Keempat, UKM ini harus mampu meningkatkan skill dan kemampuannya. Tentu saja pemerintah harus menyediakan fasilitas training yang memadai dan institusi pendidikan yang berkualitas.
Kelima, industri UKM ini harus diberi akses yang luas terhadap keuangan, dimana hal ini seringkali menjadi sumber masalah yang menghambat perkembangannya.

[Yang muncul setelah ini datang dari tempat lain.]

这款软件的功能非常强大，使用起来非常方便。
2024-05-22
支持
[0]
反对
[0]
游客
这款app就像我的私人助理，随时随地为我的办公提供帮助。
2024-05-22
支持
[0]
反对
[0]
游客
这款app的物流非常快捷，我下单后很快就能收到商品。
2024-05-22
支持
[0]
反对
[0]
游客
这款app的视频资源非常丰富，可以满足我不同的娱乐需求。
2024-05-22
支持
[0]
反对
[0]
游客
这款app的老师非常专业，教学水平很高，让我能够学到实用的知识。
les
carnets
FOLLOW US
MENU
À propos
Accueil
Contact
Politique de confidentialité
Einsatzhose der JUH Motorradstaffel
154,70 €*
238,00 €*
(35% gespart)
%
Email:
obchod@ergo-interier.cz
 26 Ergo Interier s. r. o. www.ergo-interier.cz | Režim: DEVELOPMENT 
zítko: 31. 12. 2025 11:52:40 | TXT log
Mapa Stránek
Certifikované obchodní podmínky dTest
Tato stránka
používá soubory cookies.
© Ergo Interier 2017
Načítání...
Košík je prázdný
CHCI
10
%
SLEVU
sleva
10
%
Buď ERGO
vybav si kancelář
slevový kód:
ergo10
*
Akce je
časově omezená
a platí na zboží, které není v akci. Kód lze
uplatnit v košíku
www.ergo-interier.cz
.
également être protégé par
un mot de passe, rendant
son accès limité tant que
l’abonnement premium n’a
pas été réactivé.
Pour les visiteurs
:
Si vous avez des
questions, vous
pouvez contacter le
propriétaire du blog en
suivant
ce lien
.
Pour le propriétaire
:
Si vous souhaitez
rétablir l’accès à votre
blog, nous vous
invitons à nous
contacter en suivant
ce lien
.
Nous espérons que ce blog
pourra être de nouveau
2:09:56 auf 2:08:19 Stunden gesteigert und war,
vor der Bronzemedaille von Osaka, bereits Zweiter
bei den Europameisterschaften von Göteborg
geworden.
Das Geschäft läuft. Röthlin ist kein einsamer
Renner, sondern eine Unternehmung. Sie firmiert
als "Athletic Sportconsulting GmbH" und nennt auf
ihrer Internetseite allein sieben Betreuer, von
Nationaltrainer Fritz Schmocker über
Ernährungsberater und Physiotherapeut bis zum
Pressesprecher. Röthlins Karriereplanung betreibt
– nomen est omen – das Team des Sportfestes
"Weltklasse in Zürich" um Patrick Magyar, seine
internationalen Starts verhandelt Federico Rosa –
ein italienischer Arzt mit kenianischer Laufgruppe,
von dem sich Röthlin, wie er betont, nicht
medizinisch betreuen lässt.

Kemudian yang keenam, pemerintah harus mampu mengeliminasi berbagai hambatan yang akan merintangi perkembangan dan ekspansi industri UKM. Pencapaian tujuan untuk substitusi impor dan promosi ekspor tidak akan dapat direalisasikan melalui pengembangan UKM jika industri ini tidak dibantu untuk mampu mengembangkan efisiensi teknologi yang memungkinkan mereka untuk bersaing secara efektif. Karena itu adalah langkah yang tepat jika dikembangkannya teknologi tepat guna yang berbasis sumberdaya lokal. Hal ini sangat menguntungkan karena membutuhkan modal yang minimal, cocok diterapkan di negara-negara berkembang yang masih memiliki kelemahan dalam institusi pendidikannya, dan mampu melepaskan diri dari ketergantungan terhadap teknologi impor. Industri UKM ini pun harus didorong untuk dapat berkembang di daerah pedesaan dan kota-kota kecil. Hal ini akan mengurangi perbedaan dan ketimpangan pendapatan secara regional, mereduksi konsentrasi penduduk di daerah kota-kota besar semata, meningkatkan pendapatan dan standar hidup, serta akan lebih memeratakan pendapatan dan kesejahteraan.